Rufus let loose a throaty chuckle, the steamy air floating toward the ceiling. “At least you turned the tables on the creep by refusing to do his bidding.”
“If he complains to the boss, I could lose my job.”
“Do you care?”
Ava grinned brazenly. “No, not at all.” A car pulled into the station and the girl went out to pump the gas. “Why did you come here in this awful weather?” she asked when the customer was gone.
“I liked talking to you.”
“But you hate people. You’re a self-proclaimed misanthrope.”
“True enough,” Rufus returned, “but you’re the exception that makes the rule.”
“I’ll take that as a backhanded compliment.” Ava slid open the ‘Lost and Found’ drawer and pulled out the velvety, pea green pouch. “What do you make of this?” She emptied the contents on the table.
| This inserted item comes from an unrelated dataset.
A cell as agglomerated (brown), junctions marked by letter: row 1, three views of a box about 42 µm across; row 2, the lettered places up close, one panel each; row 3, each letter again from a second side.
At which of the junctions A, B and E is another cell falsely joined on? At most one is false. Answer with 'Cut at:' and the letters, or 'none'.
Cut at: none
Rufus stared at a ratty-looking book, the cover of which had been completely torn away, and three brass coins. The three coins were about the size of quarters but thicker with square holes in the center. The surface of each was inscribed with an exotic script. “Are these subway tokens from another planet?”
“This,” Ava picked up the frayed manuscript, “is a copy of the I Ching, the ancient Chinese Book of Change, and the coins are used to predict the future.” She told him about the fellow with a penchant for lottery tickets and chewing tobacco who ran off in the rainstorm. “A week ago Tuesday, was the two-month anniversary so I decided to open the bag and take a peek.”